NASCAR as a corporate entity has made recent efforts to become something other than simply a preserve of whiteness and to encourage “diversity”. Recently, NASCAR has gone so far as to put together a steering committee, with former Laker’s All-Star Magic Johnson at its head, to encourage minority participation in the sport. A “race for diversity” project has a similar inflection, attempting to interest what the NASCAR website calls “urban youth” in motorsports. The more cynical (namely me) would note that these initiatives come at a time when NASCAR and its sponsors have an enormous interest in reshaping their national image. NASCAR has increasingly moved west, becoming much more a sport of the sunbelt rather than of the South. In the last 10 years, its fan base has become increasingly affluent: middle class rather than working class, suburban rather than rural. A need to change NASCAR’s image has accompanied these changes and the multicultural emphasis of much modern corporate “branding” has lapped the field. NASCAR needs a few black faces for much the same reason it needed all white faces 30 years ago: it comes down to the color of money.
Ironically, poor whites, the posterity of those shirtless country folk jeering at Wendell Scott, have themselves slowly been excluded from the sport. Ticket prices have climbed astronomically while the infield, formerly ground zero for redneck rowdiness, has become the preserve of fans able to afford expensive travel trailers and even more expensive executive boxes with names like “the Diamond Suite”. In the rural South, many a home still tunes into the race on Sunday afternoon, although this is often because they have no choice but to “tune in”. The race has become too expensive to go see and, more than likely, its being held in California or Las Vegas (as one angry fan said on my local radio station, “if they move one more race out of the Carolinas, they can stop calling it NASCAR and call it Kiss My Ass Car!”).

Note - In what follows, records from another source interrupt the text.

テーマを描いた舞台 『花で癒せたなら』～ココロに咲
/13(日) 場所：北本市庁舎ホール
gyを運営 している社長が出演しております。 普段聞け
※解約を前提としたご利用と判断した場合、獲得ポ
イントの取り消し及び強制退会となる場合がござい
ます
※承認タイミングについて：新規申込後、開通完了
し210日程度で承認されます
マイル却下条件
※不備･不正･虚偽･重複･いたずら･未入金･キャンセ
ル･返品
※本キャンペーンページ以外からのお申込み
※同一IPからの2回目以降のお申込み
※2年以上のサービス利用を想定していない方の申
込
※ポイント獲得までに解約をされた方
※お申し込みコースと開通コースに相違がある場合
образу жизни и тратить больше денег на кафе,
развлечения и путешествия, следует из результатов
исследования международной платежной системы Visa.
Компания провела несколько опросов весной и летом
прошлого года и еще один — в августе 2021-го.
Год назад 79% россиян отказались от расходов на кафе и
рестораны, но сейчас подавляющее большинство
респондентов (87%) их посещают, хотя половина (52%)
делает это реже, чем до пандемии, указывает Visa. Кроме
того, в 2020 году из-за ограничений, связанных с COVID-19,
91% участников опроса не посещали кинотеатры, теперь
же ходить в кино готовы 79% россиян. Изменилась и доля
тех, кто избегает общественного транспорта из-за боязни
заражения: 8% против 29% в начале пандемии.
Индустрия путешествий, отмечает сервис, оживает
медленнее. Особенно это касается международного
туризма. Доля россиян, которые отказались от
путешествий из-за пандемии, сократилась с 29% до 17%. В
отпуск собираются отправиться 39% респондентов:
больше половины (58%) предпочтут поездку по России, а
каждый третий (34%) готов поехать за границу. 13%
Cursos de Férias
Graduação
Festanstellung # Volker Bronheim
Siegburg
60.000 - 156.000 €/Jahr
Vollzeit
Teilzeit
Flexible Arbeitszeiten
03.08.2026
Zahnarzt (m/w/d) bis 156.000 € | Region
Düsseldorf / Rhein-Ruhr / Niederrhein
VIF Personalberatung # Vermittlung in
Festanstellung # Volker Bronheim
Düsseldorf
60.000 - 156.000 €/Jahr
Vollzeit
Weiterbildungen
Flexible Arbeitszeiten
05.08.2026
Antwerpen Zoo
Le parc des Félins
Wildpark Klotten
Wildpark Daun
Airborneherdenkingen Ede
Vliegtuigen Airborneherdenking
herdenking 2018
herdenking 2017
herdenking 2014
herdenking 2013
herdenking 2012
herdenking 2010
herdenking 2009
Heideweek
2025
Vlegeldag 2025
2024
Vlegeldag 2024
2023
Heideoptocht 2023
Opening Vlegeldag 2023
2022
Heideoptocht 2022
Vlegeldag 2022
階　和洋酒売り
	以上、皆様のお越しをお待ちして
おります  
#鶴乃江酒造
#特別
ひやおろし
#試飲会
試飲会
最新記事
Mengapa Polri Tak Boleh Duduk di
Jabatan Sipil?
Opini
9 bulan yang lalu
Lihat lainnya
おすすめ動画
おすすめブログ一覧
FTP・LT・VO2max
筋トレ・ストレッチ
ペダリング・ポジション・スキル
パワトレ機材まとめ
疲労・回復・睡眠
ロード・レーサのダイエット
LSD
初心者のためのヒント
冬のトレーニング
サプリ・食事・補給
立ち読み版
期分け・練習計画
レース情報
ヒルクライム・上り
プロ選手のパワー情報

I suspect that few NASCAR executives really believe they will see black drivers, black fans, or black majority-owners of racing teams in the near future (in fact, NASCAR’s only racing team owned primarily by a black entrepreneur threw in the towel, or the wrench, in December. Why? No sponsors, of course). Instead they hope that black athletes like Magic Johnson, and partial team owner Reggie White of NFL fame will simply lend the aura of diversity to a sport seeking to change its image. The country boys are leaving the sport but isn’t it interesting that the ride NASCAR takes us for remains “white knuckle” in every sense of the word?